Acclaimed film director Fatih Akın said he fears ending up behind bars if he returns to Turkey, with his manager in jail there accused of attempting to overthrow the government, adding that anything is possible since Turkey is being run by “mobsters,” Turkish Minute reported.
The Turkish-German auteur, a hero to many in the country for films like “Head-On,” “In the Fade” and the İstanbul music documentary “Crossing the Bridge,” told Agence France-Presse late Friday that agent Ayşe Barım is “totally apolitical and innocent” of the charges, which relate to protests 12 years ago.
“If they put her in prison, what the hell is going on?” Akın asked. “So I better not go there. I don’t want to take the risk.”

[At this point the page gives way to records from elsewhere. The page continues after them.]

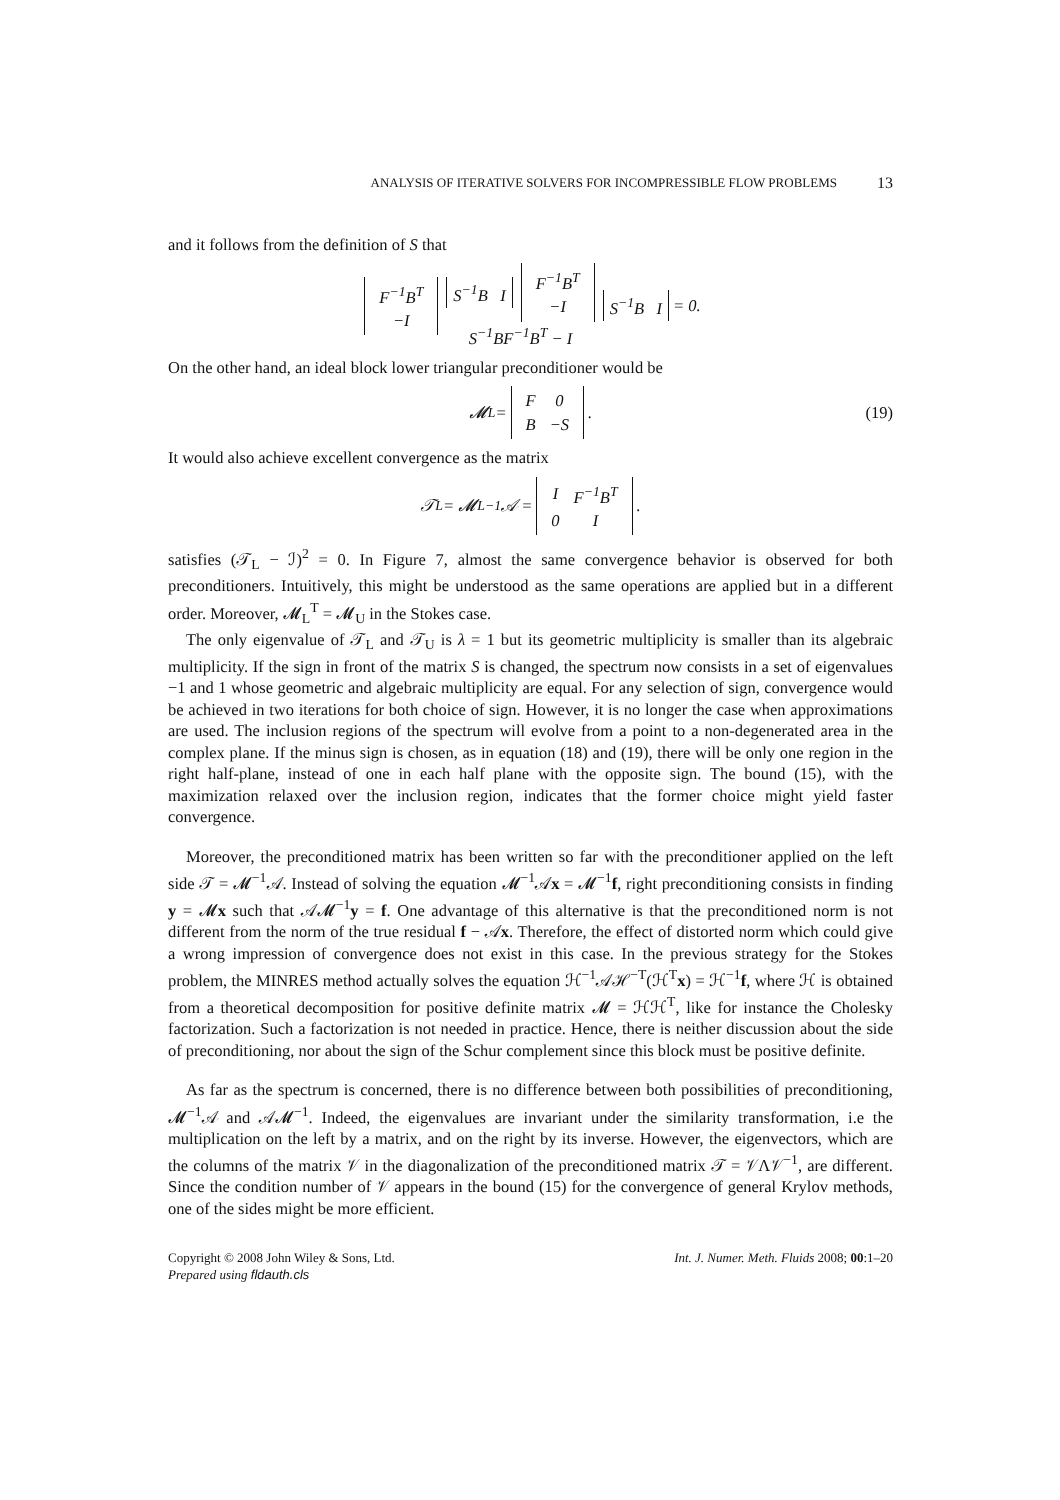ANALYSIS OF ITERATIVE SOLVERS FOR INCOMPRESSIBLE FLOW PROBLEMS 13
and it follows from the definition of S that
| F<sup>−1</sup>B<sup>T</sup> |
| −I |
S<sup>−1</sup>B I
| F<sup>−1</sup>B<sup>T</sup> |
| −I |
S<sup>−1</sup>BF<sup>−1</sup>B<sup>T</sup> − I S<sup>−1</sup>B I = 0.
On the other hand, an ideal block lower triangular preconditioner would be
𝓜<sub>L</sub> =
| F | 0 |
| B | −S |
. (19)
It would also achieve excellent convergence as the matrix
𝒯<sub>L</sub> = 𝓜<sub>L</sub><sup>−1</sup>𝒜 =
| I | F<sup>−1</sup>B<sup>T</sup> |
| 0 | I |
.
satisfies (𝒯<sub>L</sub> − ℐ)<sup>2</sup> = 0. In Figure 7, almost the same convergence behavior is observed for both preconditioners. Intuitively, this might be understood as the same operations are applied but in a different order. Moreover, 𝓜<sub>L</sub><sup>T</sup> = 𝓜<sub>U</sub> in the Stokes case.
The only eigenvalue of 𝒯<sub>L</sub> and 𝒯<sub>U</sub> is λ = 1 but its geometric multiplicity is smaller than its algebraic multiplicity. If the sign in front of the matrix S is changed, the spectrum now consists in a set of eigenvalues −1 and 1 whose geometric and algebraic multiplicity are equal. For any selection of sign, convergence would be achieved in two iterations for both choice of sign. However, it is no longer the case when approximations are used. The inclusion regions of the spectrum will evolve from a point to a non-degenerated area in the complex plane. If the minus sign is chosen, as in equation (18) and (19), there will be only one region in the right half-plane, instead of one in each half plane with the opposite sign. The bound (15), with the maximization relaxed over the inclusion region, indicates that the former choice might yield faster convergence.
Moreover, the preconditioned matrix has been written so far with the preconditioner applied on the left side 𝒯 = 𝓜<sup>−1</sup>𝒜. Instead of solving the equation 𝓜<sup>−1</sup>𝒜x = 𝓜<sup>−1</sup>f, right preconditioning consists in finding y = 𝓜x such that 𝒜𝓜<sup>−1</sup>y = f. One advantage of this alternative is that the preconditioned norm is not different from the norm of the true residual f − 𝒜x. Therefore, the effect of distorted norm which could give a wrong impression of convergence does not exist in this case. In the previous strategy for the Stokes problem, the MINRES method actually solves the equation ℋ<sup>−1</sup>𝒜ℋ<sup>−T</sup>(ℋ<sup>T</sup>x) = ℋ<sup>−1</sup>f, where ℋ is obtained from a theoretical decomposition for positive definite matrix 𝓜 = ℋℋ<sup>T</sup>, like for instance the Cholesky factorization. Such a factorization is not needed in practice. Hence, there is neither discussion about the side of preconditioning, nor about the sign of the Schur complement since this block must be positive definite.
As far as the spectrum is concerned, there is no difference between both possibilities of preconditioning, 𝓜<sup>−1</sup>𝒜 and 𝒜𝓜<sup>−1</sup>. Indeed, the eigenvalues are invariant under the similarity transformation, i.e the multiplication on the left by a matrix, and on the right by its inverse. However, the eigenvectors, which are the columns of the matrix 𝒱 in the diagonalization of the preconditioned matrix 𝒯 = 𝒱Λ𝒱<sup>−1</sup>, are different. Since the condition number of 𝒱 appears in the bound (15) for the convergence of general Krylov methods, one of the sides might be more efficient.
Copyright © 2008 John Wiley & Sons, Ltd.
Prepared using fldauth.cls
Int. J. Numer. Meth. Fluids 2008; 00:1–20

Barım, 56, who was arrested in January, denied helping to organize the 2013 Gezi protests which shook the government of President Recep Tayyip Erdoğan, saying she only attended the protests to accompany her clients, some of Turkey’s most famous stars.
Prosecutors accused her of “pushing” her actors to take part, a claim she denies.
A small demonstration to save some trees in a park in central İstanbul spiralled into nationwide anti-government protests that brought hundreds of thousands into the streets.
The Hamburg-born Akin, whose new film “Amrun” premiered at the Cannes Film Festival, said “officially there is no warrant for me.”
“But to be honest, I don’t know,” he added, saying anything was possible as Turkey was being run by “mobsters.”
“They have other values, it’s shocking,” he said.
Opposition silenced
“Certain politicians are not even afraid to go to war if this helps them to stay in power. And Erdogan is one of them,” he added.
Turkey has been hit by the biggest wave of protests in years since the arrest in March of İstanbul’s opposition mayor Ekrem Imamoğlu on corruption charges.
The popular mayor is Erdoğan’s biggest political rival, with the opposition and rights groups saying he was locked up to stop him from running against the president in the 2028 general election.
Nearly 2,000 people have been detained in the crackdown on dissent since İmamoğlu’s arrest, with his X account also blocked.
Akın, whose family comes from the Black Sea region like Erdoğan’s, said part of the “nonsense” case against Barım is that “she had spoken 39 times” with jailed philanthropist Osman Kavala, who was sentenced to life in prison without parole in 2022.
“Those 39 times were because of my film ‘The Cut,’ which touched on the Ottoman-era genocide of Armenians because Kavala financed part of it and she’s managing me. So they talked because of me and both are now in prison. I’m the connecting point,” he said.
Barım was about as far from an activist as you could imagine, he added. “She’s an agent, a talent manager — a neo-liberal capitalist, for heaven’s sake.”
The Golden Globe and Golden Bear winner said he suspected Turkish prosecutors would try to pretend that he was also “part of the gang” plotting to overthrow Erdoğan.
“A lot of people are proud of me” for showcasing Turkish culture and the diaspora, “but these people don’t care about that,” Akın added.
Turkish authorities regularly target journalists, lawyers, celebrities and elected political representatives, especially since a failed 2016 coup against the government.